Mekhi Phifer: Right.
And why would you think that is?
Mekhi Phifer: I can do comedy but it's a certain type. I'm not a physical comedy guy. I'm not Will Ferrell - there's just this crazy and get naked and run through the thing screaming. That's just not my style; my style is drama or - I'm not slapstick. It's just a different style for me. Even when I was on Curb Your Enthusiasm I wasn't this "over-the-top" crazy character. It was still kind of play it straight but it was funny because the situation was funny. That's kind of how I portrayed things and I like dramas; I like to be able to - because in dramas you can laugh and joke and still be serious, be real. I like the realism of them.
Shawn Ryan did such a great job on The Shield and it's such an edgy show; are we going to see some of that kind of lead in to Lie to Me? Is it going to be a little edgier and darker this year, do you think?
Mekhi Phifer: Yes, I think so. It's already kind of going there. The networks are different so they have a different approach. Obviously, with The Shield - that was on FX so they had a little bit more leeway as far as the dialogue was concerned and even the content and what they showed the viewers, which is a great thing. But we will push it to the limit as far as FOX will let us go; that's for damn sure.
I wanted to find out maybe if you could talk a little bit about what sticks out most in your mind about your first day on the Lie to Me set and maybe shooting your first episode?

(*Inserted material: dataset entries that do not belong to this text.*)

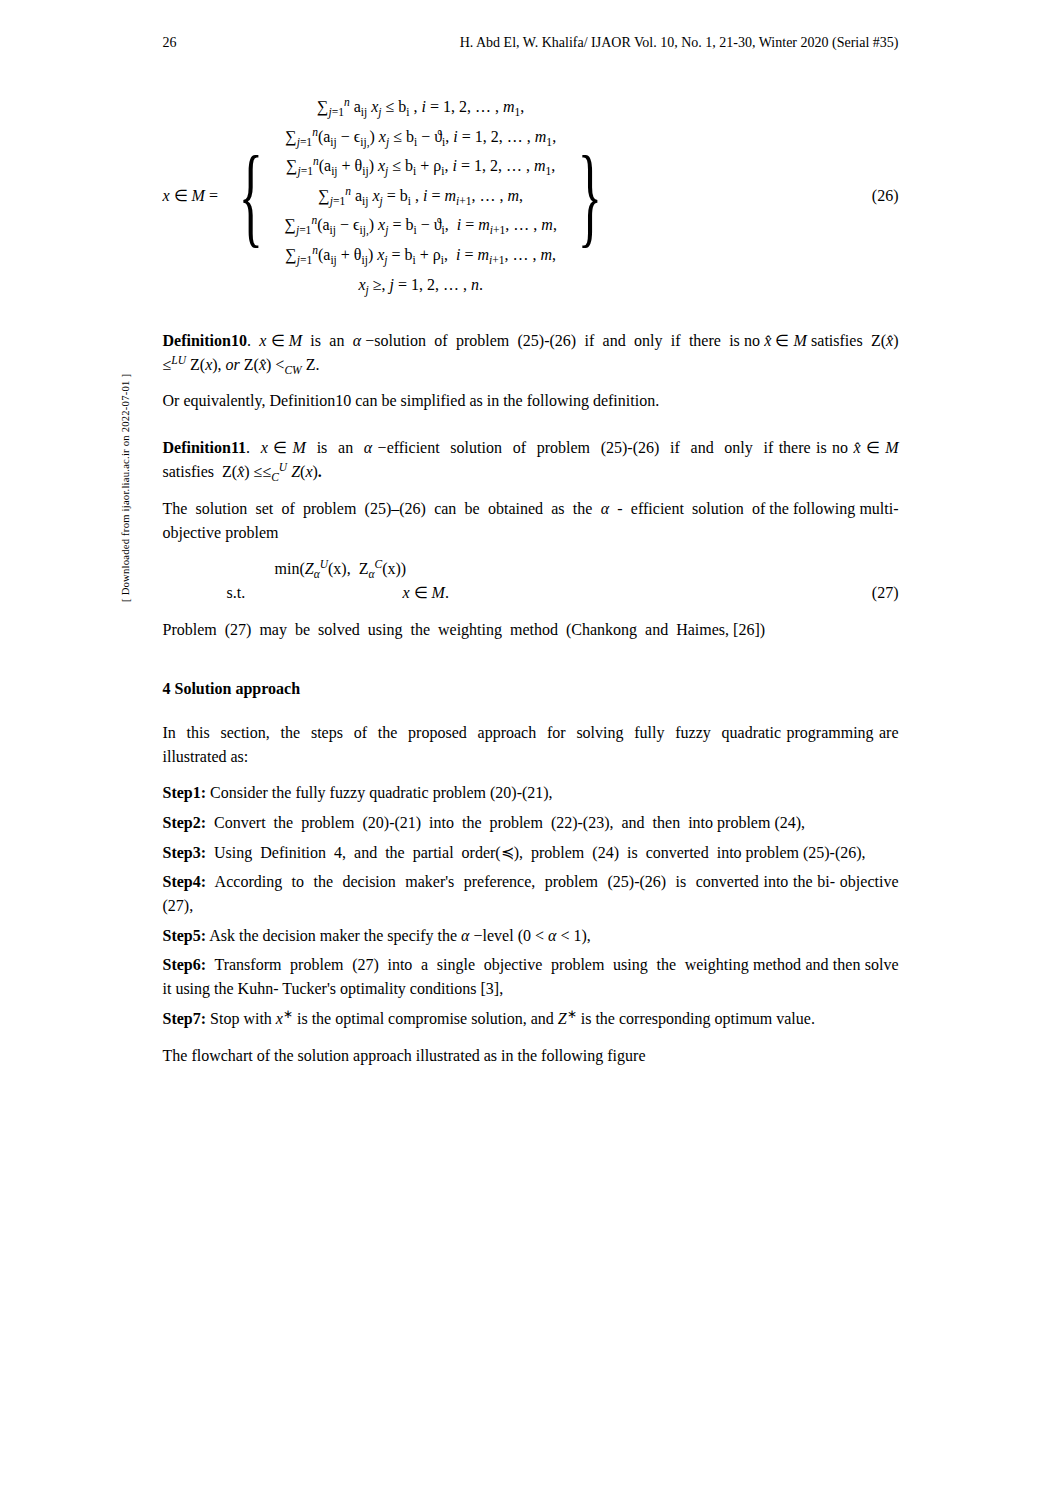[ Downloaded from ijaor.liau.ac.ir on 2022-07-01 ]
26 H. Abd El, W. Khalifa/ IJAOR Vol. 10, No. 1, 21-30, Winter 2020 (Serial #35)
x ∈ M = {
∑j=1n aij xj ≤ bi , i = 1, 2, … , m1,
∑j=1n(aij − ϵij,) xj ≤ bi − ϑi, i = 1, 2, … , m1,
∑j=1n(aij + θij) xj ≤ bi + ρi, i = 1, 2, … , m1,
∑j=1n aij xj = bi , i = mi+1, … , m,
∑j=1n(aij − ϵij,) xj = bi − ϑi, i = mi+1, … , m,
∑j=1n(aij + θij) xj = bi + ρi, i = mi+1, … , m,
xj ≥, j = 1, 2, … , n.
}
(26)
Definition10. x ∈ M is an α −solution of problem (25)-(26) if and only if there is no x̂ ∈ M satisfies Z(x̂) ≤LU Z(x), or Z(x̂) <CW Z.
Or equivalently, Definition10 can be simplified as in the following definition.
Definition11. x ∈ M is an α −efficient solution of problem (25)-(26) if and only if there is no x̂ ∈ M satisfies Z(x̂) ≤≤CU Z(x).
The solution set of problem (25)–(26) can be obtained as the α - efficient solution of the following multi- objective problem
min(ZαU(x), ZαC(x))
s.t. x ∈ M. (27)
Problem (27) may be solved using the weighting method (Chankong and Haimes, [26])
4 Solution approach
In this section, the steps of the proposed approach for solving fully fuzzy quadratic programming are illustrated as:
Step1: Consider the fully fuzzy quadratic problem (20)-(21),
Step2: Convert the problem (20)-(21) into the problem (22)-(23), and then into problem (24),
Step3: Using Definition 4, and the partial order(≼), problem (24) is converted into problem (25)-(26),
Step4: According to the decision maker's preference, problem (25)-(26) is converted into the bi- objective (27),
Step5: Ask the decision maker the specify the α −level (0 < α < 1),
Step6: Transform problem (27) into a single objective problem using the weighting method and then solve it using the Kuhn- Tucker's optimality conditions [3],
Step7: Stop with x∗ is the optimal compromise solution, and Z∗ is the corresponding optimum value.
The flowchart of the solution approach illustrated as in the following figure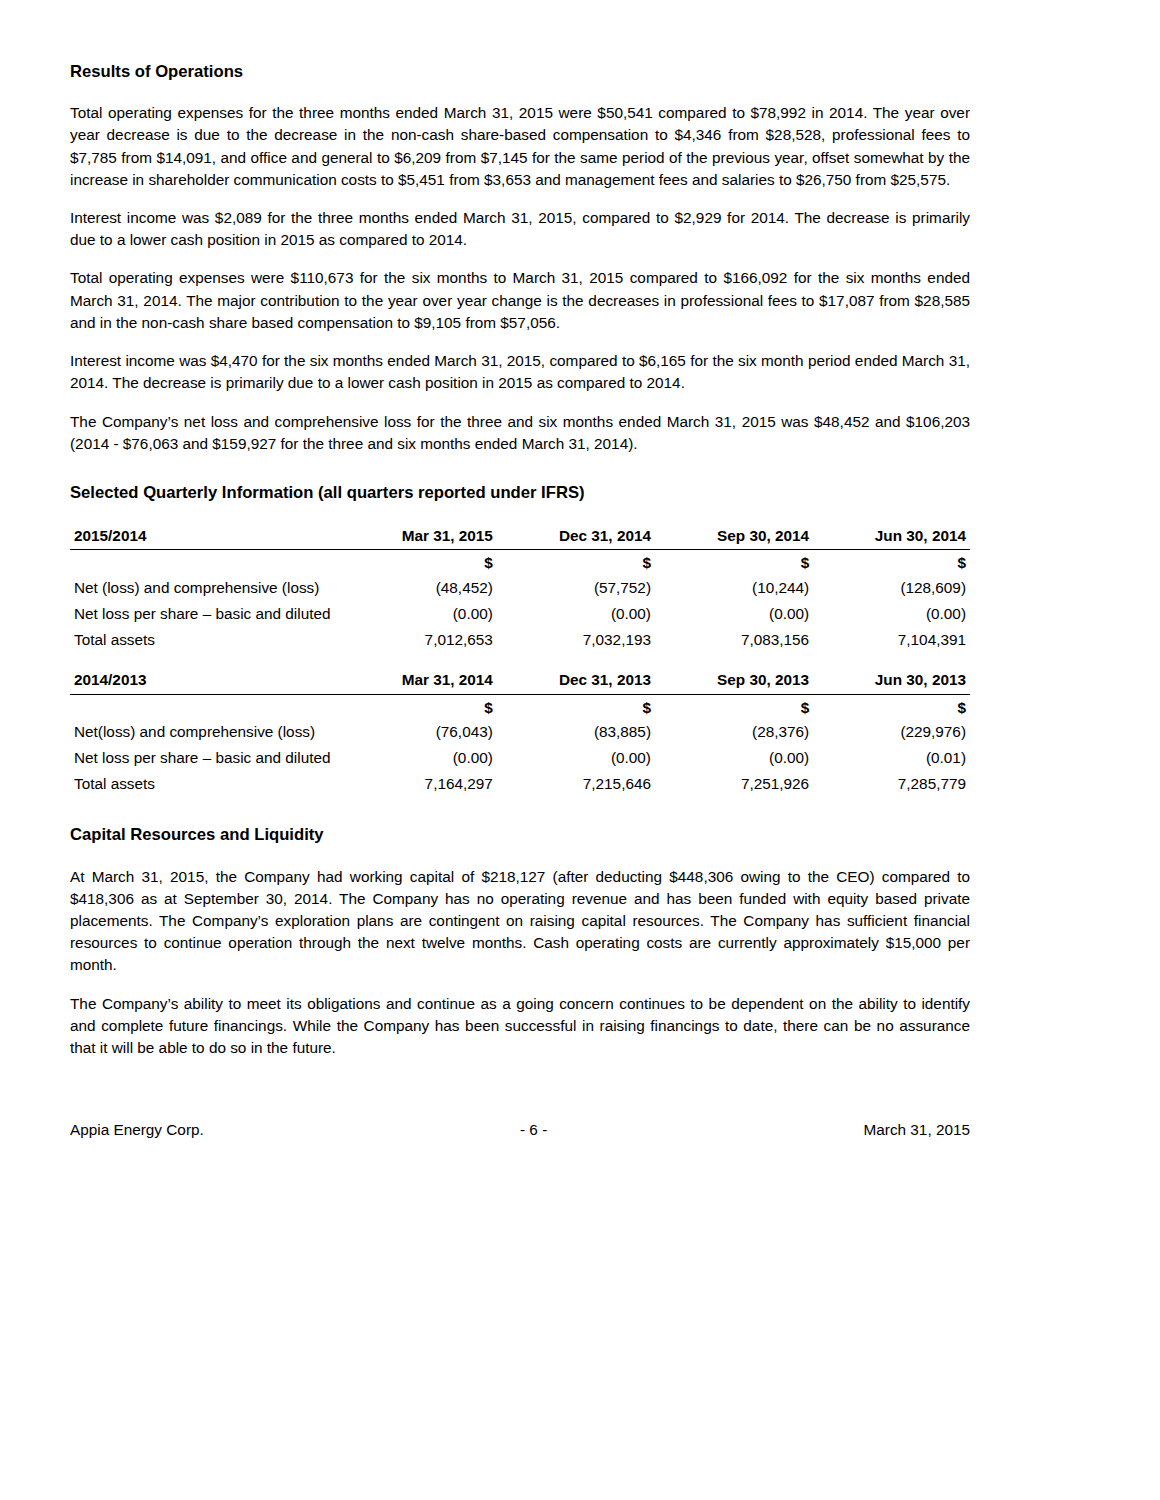Results of Operations
Total operating expenses for the three months ended March 31, 2015 were $50,541 compared to $78,992 in 2014. The year over year decrease is due to the decrease in the non-cash share-based compensation to $4,346 from $28,528, professional fees to $7,785 from $14,091, and office and general to $6,209 from $7,145 for the same period of the previous year, offset somewhat by the increase in shareholder communication costs to $5,451 from $3,653 and management fees and salaries to $26,750 from $25,575.
Interest income was $2,089 for the three months ended March 31, 2015, compared to $2,929 for 2014. The decrease is primarily due to a lower cash position in 2015 as compared to 2014.
Total operating expenses were $110,673 for the six months to March 31, 2015 compared to $166,092 for the six months ended March 31, 2014. The major contribution to the year over year change is the decreases in professional fees to $17,087 from $28,585 and in the non-cash share based compensation to $9,105 from $57,056.
Interest income was $4,470 for the six months ended March 31, 2015, compared to $6,165 for the six month period ended March 31, 2014. The decrease is primarily due to a lower cash position in 2015 as compared to 2014.
The Company’s net loss and comprehensive loss for the three and six months ended March 31, 2015 was $48,452 and $106,203 (2014 - $76,063 and $159,927 for the three and six months ended March 31, 2014).
Selected Quarterly Information (all quarters reported under IFRS)
| 2015/2014 | Mar 31, 2015 | Dec 31, 2014 | Sep 30, 2014 | Jun 30, 2014 |
| --- | --- | --- | --- | --- |
| | $ | $ | $ | $ |
| Net (loss) and comprehensive (loss) | (48,452) | (57,752) | (10,244) | (128,609) |
| Net loss per share – basic and diluted | (0.00) | (0.00) | (0.00) | (0.00) |
| Total assets | 7,012,653 | 7,032,193 | 7,083,156 | 7,104,391 |
| 2014/2013 | Mar 31, 2014 | Dec 31, 2013 | Sep 30, 2013 | Jun 30, 2013 |
| | $ | $ | $ | $ |
| Net(loss) and comprehensive (loss) | (76,043) | (83,885) | (28,376) | (229,976) |
| Net loss per share – basic and diluted | (0.00) | (0.00) | (0.00) | (0.01) |
| Total assets | 7,164,297 | 7,215,646 | 7,251,926 | 7,285,779 |
Capital Resources and Liquidity
At March 31, 2015, the Company had working capital of $218,127 (after deducting $448,306 owing to the CEO) compared to $418,306 as at September 30, 2014. The Company has no operating revenue and has been funded with equity based private placements. The Company’s exploration plans are contingent on raising capital resources. The Company has sufficient financial resources to continue operation through the next twelve months. Cash operating costs are currently approximately $15,000 per month.
The Company’s ability to meet its obligations and continue as a going concern continues to be dependent on the ability to identify and complete future financings. While the Company has been successful in raising financings to date, there can be no assurance that it will be able to do so in the future.
Appia Energy Corp. - 6 - March 31, 2015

Mekhi Phifer: The first day, in particular, is always one of those weird days because you get ..., you're thrown into this new trailer - here's your wardrobe. You haven't really been on the set at all and I was always watching the show. I TiVo'd the show from the beginning, so to walk on the set it was like, "Wow, this is what I've been watching on television" and you're meeting everybody for the first time. So you're meeting Tim; you don't know how Tim is. I never met Tim before even though I've always loved his work. You're meeting Kelli and Monica and Brendan so you just don't know. To come on and to see everybody welcome you with open arms and really be there for each other was definitely a breath of fresh air because after the feeling that I had on ER - we had a great camaraderie and that's more or less what I was concerned about more than anything else. It's a great group of people and we're having a lot of fun.
You are now on a show that has a multi-cultural cast just like ER did. Can you talk about the importance of having a multi-cultural cast and what that brings to television?
Mekhi Phifer: I just think it opens up the viewership a little bit, I think. The beauty of when you watch good television or films is that, yes, you may have a multi-cultural cast but those roles could be anybody - they could be white, they could be black. To show the world that we have more in common than we have different with each other is to me the ultimate goal of all of that. It does help unite in people's mind the thought that people are the same. Yes, there's going to be cultural differences, but for the most part, we are all in the same gang as human beings.
I wondered if the character of Ben Reynolds was written with you in mind?
Mekhi Phifer: Yes, I think so. I know that they wanted to introduce a character that would be someone who could match up and rival Tim Roth to ... on screen and what happened previously, as far as our Executive Producer, Shawn Ryan, would tell it, each week they would have to deal with law enforcement stuff and the guest stars that they would hire, Tim Roth just blew them off the screen. So they wanted someone who would go toe to toe with him, be strong, and be sort of a fixture that can be an on-site law man with a badge and a gun to deal with crisis situations right there without having to outsource or go out and find an agent that was willing to work with us.
You can watch Mekhi Phifer as FBI Agent Ben Reynolds when Lie to Me returns with its second season premiere on Monday, September 28 at 9 PM ET on Fox.